Today as I gathered the kids and left the pool , I wasn’t really paying attention to the Holy Spirit. I was tired from changing two swimmie diaper poops in a row. The girls were fighting and nap time was calling my name. I had a bad attitude , really. I was in a sulky mommy mood. No one has it as hard as me. Lie. I could have 17 kids and have a show about my family and make millions.
Maybe I could shower alone or paint my toenails. I knew it couldn’t be both , because children.
I go onto the regular route home as the Holy Spirit interrupted my selfish thoughts.
” Go Main Street.”
He was so firm with me that I could not disobey. I was overcome with his presence as I turned around and trusted.
I also trusted that the Wendy’s cheeseburger I put into my body was healthy , on the new route back. Surely he had made that patty organic , after all it was on a holy path. The path he designed for me.
Thank you Jesus the beef was %100 grass fed and free range. Thank you the fries I consumed were pesticide free and the Coke I drank wasn’t poison to my body, but rather a refreshing summertime drink. Amen.
As I coasted along Main Street my thoughts went to what could have been. I also realize ” coasted” sounds like I was riding a skateboard. I guess this could be possible if I was at all coordinated. Alas, I am not.
Adah could have been in the Ergo with Rhema alongside me on her own skateboard. She has to learn sometime and we would save a lot of gas money.
But as I drove along I set aside all horror story thoughts of why the Holy Spirit was protecting me and my family today. OMG . We could have died. What if I was decapitated? On and on and on.
The longer ride home became silent as I trusted Jesus to get us home safely. I trusted his plan for this day, even this moment with him was good. He was teaching me something. But what?

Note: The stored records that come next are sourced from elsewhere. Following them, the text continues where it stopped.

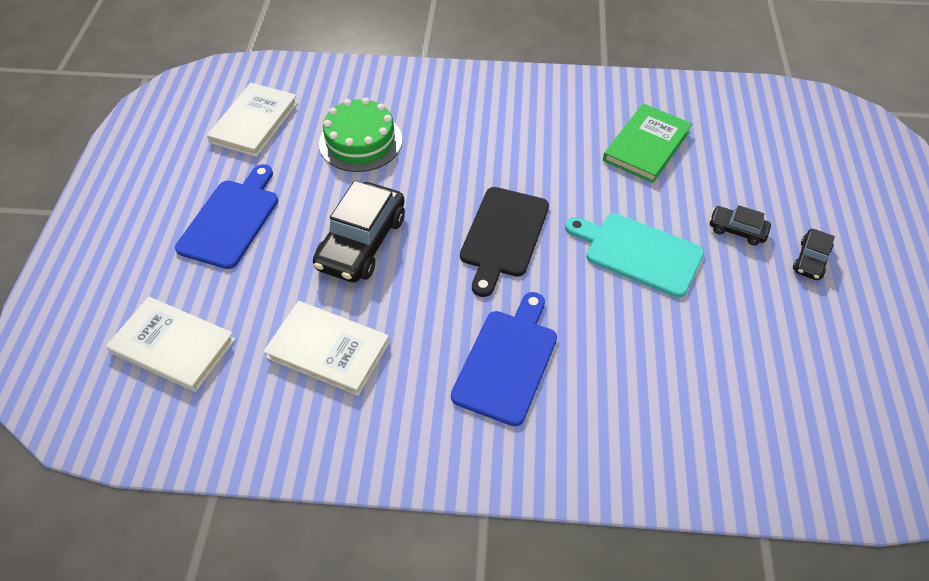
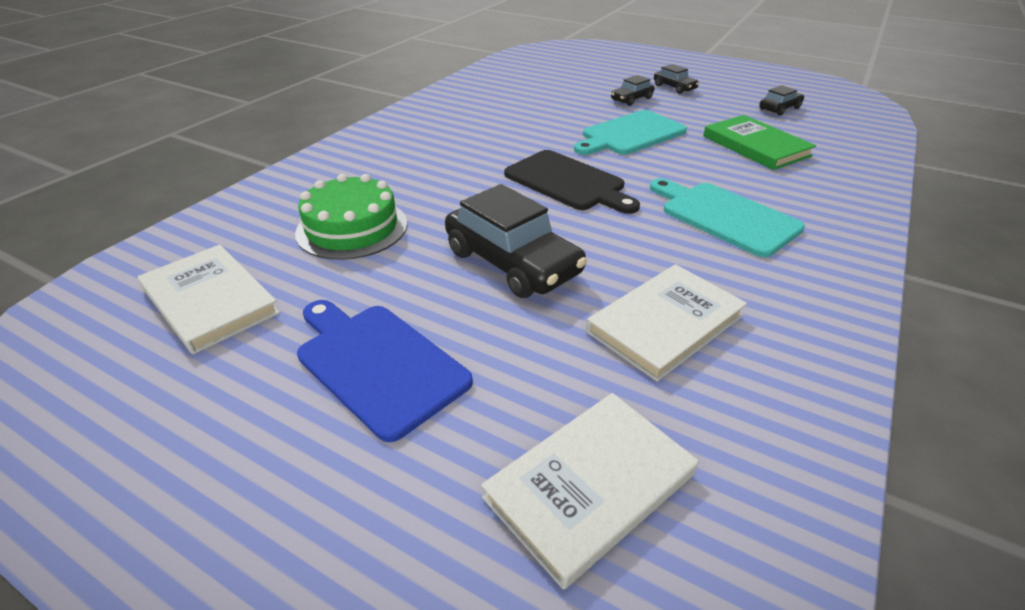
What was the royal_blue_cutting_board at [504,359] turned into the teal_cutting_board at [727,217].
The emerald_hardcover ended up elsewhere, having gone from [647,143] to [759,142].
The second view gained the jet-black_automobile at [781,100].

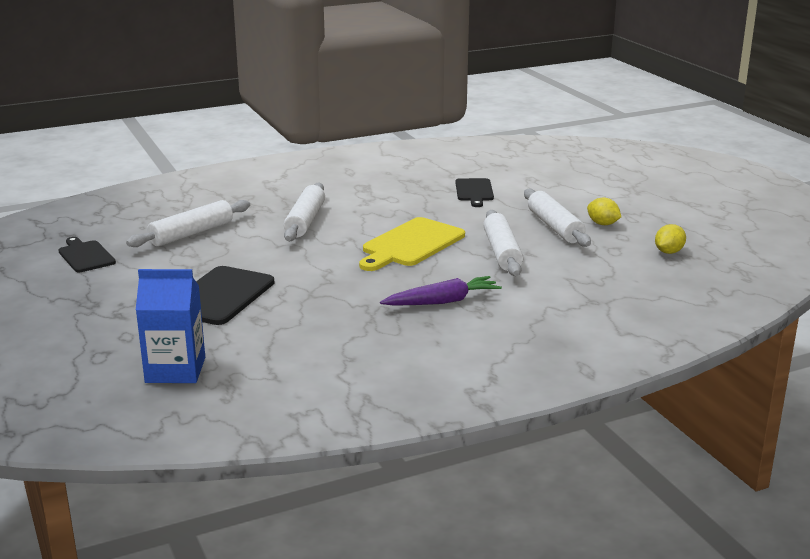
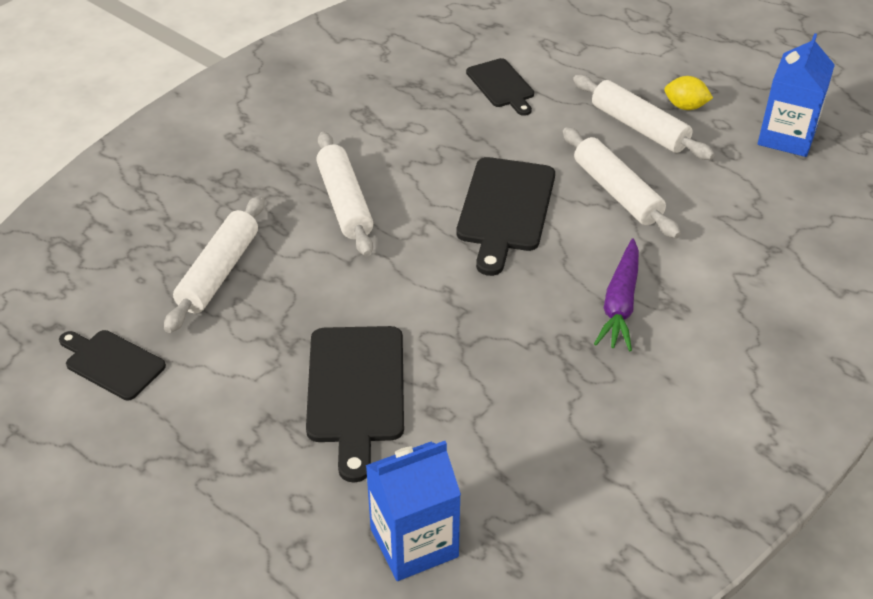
What was the bright_yellow_cutting_board at [412,244] turned into the jet-black_cutting_board at [505,216].
The royal_purple_toy_carrot at [441,291] ended up facing another way, 150 degrees clockwise from before.
Where the bright_yellow_citrus_fruit stood at [670,239], the royal_blue_carton came to stand at [796,95].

We arrived home as both girls were asleep. I tip toed to their rooms , and laid the youngest down for nap. Instead of doing something relaxing , I did something much more fun and rewarding.
I cleaned the bathroom and caught up on laundry. I know that you are jealous, or can completely relate. If you can relate I’m sorry. Wine.
As I was loading the dryer , not thinking about the ride home , or the change in route He spoke to me.
” When we communicate crisis is averted.”
It hit me like a wave . Tears came down as I added a dryer sheet to the load. I saw what he was showing me.
You see, Holy Spirit is here to guide us in ALL things. Not just big decisions . If we allow him room to guide us all day long , he will.
Ever have days , weeks or months where you just feel plain non -spiritual. Yep, me too. Like you’re hitting a brick wall. Trying to hear his voice , and stressing yourself out doing so.
For me I’ve found it’s when I’m not trying that I hear him clear. But at the same time there’s a special connection that comes as we weep and ask for his direction. There’s a bond that forms in our desperation.
When we voice to him that we are open. We are listening, he will speak.
It just may be on a day you’re in a bad mood. But let me tell you, his voice changes that real quick.
When we opening communicate with him, just like in marriages and friendships both parties feel loved. We are able to voice our love and guidance.
Same with him.
When we communicate dang. Of ANY form whether it be worship ,Dancing , singing, praying , or just having conversation with him is voiced , we leave him room.